[Records excerpted from a collection]
"""

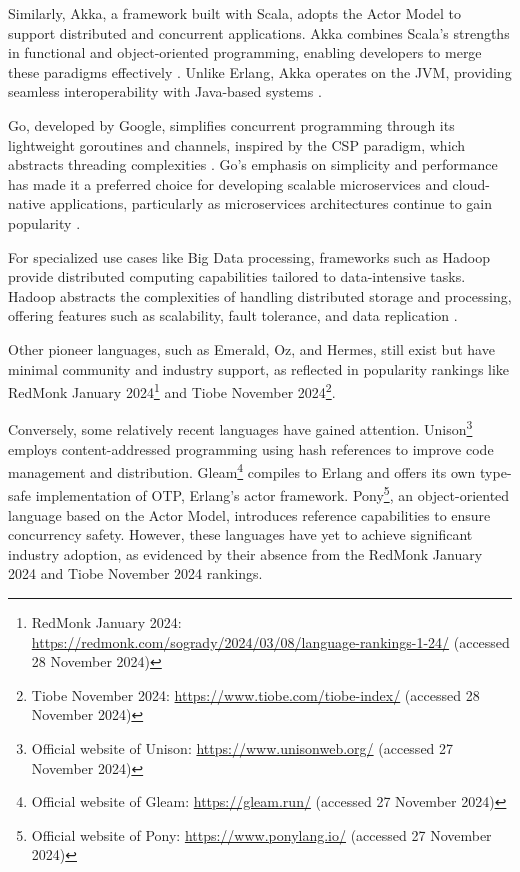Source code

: Similarly, Akka, a framework built with Scala, adopts the Actor Model to support distributed and concurrent applications. Akka combines Scala’s strengths in functional and object-oriented programming, enabling developers to merge these paradigms effectively \cite{Valkov2018}. Unlike Erlang, Akka operates on the \gls{JVM}, providing seamless interoperability with Java-based systems \cite{Abraham2023}.

Go, developed by Google, simplifies concurrent programming through its lightweight goroutines and channels, inspired by the \gls{CSP} paradigm, which abstracts threading complexities \cite{Brolos2021}. Go’s emphasis on simplicity and performance has made it a preferred choice for developing scalable microservices and cloud-native applications, particularly as microservices architectures continue to gain popularity \cite{go-docs}.

For specialized use cases like Big Data processing, frameworks such as Hadoop provide distributed computing capabilities tailored to data-intensive tasks. Hadoop abstracts the complexities of handling distributed storage and processing, offering features such as scalability, fault tolerance, and data replication \cite{Polato2014}.

Other pioneer languages, such as Emerald, Oz, and Hermes, still exist but have minimal community and industry support, as reflected in popularity rankings like RedMonk January 2024\footnote{RedMonk January 2024: \url{https://redmonk.com/sogrady/2024/03/08/language-rankings-1-24/} (accessed 28 November 2024)} and Tiobe November 2024\footnote{Tiobe November 2024: \url{https://www.tiobe.com/tiobe-index/} (accessed 28 November 2024)}.

Conversely, some relatively recent languages have gained attention. Unison\footnote{Official website of Unison: \url{https://www.unisonweb.org/} (accessed 27 November 2024)} employs content-addressed programming using hash references to improve code management and distribution. Gleam\footnote{Official website of Gleam: \url{https://gleam.run/} (accessed 27 November 2024)} compiles to Erlang and offers its own type-safe implementation of \gls{OTP}, Erlang’s actor framework. Pony\footnote{Official website of Pony: \url{https://www.ponylang.io/} (accessed 27 November 2024)}, an object-oriented language based on the Actor Model, introduces reference capabilities to ensure concurrency safety. However, these languages have yet to achieve significant industry adoption, as evidenced by their absence from the RedMonk January 2024 and Tiobe November 2024 rankings.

"""

**REQUIRED ACTION:** A verbatim transcription is required of the lines from the one with "Other pioneer languages, such" through the final line of the entries above, and of nothing else.

**EXPECTED OUTPUT:**
Other pioneer languages, such as Emerald, Oz, and Hermes, still exist but have minimal community and industry support, as reflected in popularity rankings like RedMonk January 2024\footnote{RedMonk January 2024: \url{https://redmonk.com/sogrady/2024/03/08/language-rankings-1-24/} (accessed 28 November 2024)} and Tiobe November 2024\footnote{Tiobe November 2024: \url{https://www.tiobe.com/tiobe-index/} (accessed 28 November 2024)}.

Conversely, some relatively recent languages have gained attention. Unison\footnote{Official website of Unison: \url{https://www.unisonweb.org/} (accessed 27 November 2024)} employs content-addressed programming using hash references to improve code management and distribution. Gleam\footnote{Official website of Gleam: \url{https://gleam.run/} (accessed 27 November 2024)} compiles to Erlang and offers its own type-safe implementation of \gls{OTP}, Erlang’s actor framework. Pony\footnote{Official website of Pony: \url{https://www.ponylang.io/} (accessed 27 November 2024)}, an object-oriented language based on the Actor Model, introduces reference capabilities to ensure concurrency safety. However, these languages have yet to achieve significant industry adoption, as evidenced by their absence from the RedMonk January 2024 and Tiobe November 2024 rankings.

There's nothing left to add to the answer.